→ TRY IT: The lines from the start of the data up to and including the one with "partial sidewalk segments" should be returned exactly, and nothing else.

____ RECORDS PROVIDED

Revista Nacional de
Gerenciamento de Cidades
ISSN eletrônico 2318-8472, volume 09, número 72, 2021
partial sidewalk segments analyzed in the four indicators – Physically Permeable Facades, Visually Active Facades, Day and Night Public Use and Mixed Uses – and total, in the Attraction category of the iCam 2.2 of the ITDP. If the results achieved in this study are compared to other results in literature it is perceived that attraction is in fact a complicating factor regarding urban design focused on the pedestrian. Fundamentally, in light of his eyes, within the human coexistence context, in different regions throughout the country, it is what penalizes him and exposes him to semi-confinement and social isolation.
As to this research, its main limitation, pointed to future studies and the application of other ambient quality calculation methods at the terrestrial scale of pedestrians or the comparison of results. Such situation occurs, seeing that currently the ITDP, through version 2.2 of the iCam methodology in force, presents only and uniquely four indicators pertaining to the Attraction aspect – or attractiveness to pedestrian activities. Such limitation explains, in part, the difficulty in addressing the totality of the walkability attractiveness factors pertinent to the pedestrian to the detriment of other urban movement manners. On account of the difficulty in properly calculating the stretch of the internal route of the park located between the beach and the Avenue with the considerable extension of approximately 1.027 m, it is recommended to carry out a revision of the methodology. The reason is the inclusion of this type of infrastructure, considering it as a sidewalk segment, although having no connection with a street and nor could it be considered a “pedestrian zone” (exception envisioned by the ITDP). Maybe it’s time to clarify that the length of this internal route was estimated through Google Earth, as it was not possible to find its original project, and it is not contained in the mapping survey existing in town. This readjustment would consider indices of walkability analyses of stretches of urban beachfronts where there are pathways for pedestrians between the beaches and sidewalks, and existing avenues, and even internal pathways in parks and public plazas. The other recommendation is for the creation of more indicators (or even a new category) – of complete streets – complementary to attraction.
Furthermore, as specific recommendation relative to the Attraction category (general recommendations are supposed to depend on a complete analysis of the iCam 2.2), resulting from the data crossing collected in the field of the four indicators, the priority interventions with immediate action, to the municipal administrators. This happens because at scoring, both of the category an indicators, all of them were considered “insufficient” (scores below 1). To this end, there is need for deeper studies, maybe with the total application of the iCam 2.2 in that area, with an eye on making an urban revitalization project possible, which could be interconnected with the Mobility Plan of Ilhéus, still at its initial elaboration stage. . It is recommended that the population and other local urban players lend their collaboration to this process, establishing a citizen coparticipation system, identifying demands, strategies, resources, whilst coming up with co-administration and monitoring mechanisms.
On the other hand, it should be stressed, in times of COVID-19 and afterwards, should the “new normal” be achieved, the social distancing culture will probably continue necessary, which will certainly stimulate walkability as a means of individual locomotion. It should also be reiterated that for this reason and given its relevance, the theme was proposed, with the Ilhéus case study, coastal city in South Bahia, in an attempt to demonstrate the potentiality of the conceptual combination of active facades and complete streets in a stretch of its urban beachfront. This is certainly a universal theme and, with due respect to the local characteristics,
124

________

→ YOUR SOLUTION:
Revista Nacional de
Gerenciamento de Cidades
ISSN eletrônico 2318-8472, volume 09, número 72, 2021
partial sidewalk segments analyzed in the four indicators – Physically Permeable Facades, Visually Active Facades, Day and Night Public Use and Mixed Uses – and total, in the Attraction category of the iCam 2.2 of the ITDP. If the results achieved in this study are compared to other results in literature it is perceived that attraction is in fact a complicating factor regarding urban design focused on the pedestrian. Fundamentally, in light of his eyes, within the human coexistence context, in different regions throughout the country, it is what penalizes him and exposes him to semi-confinement and social isolation.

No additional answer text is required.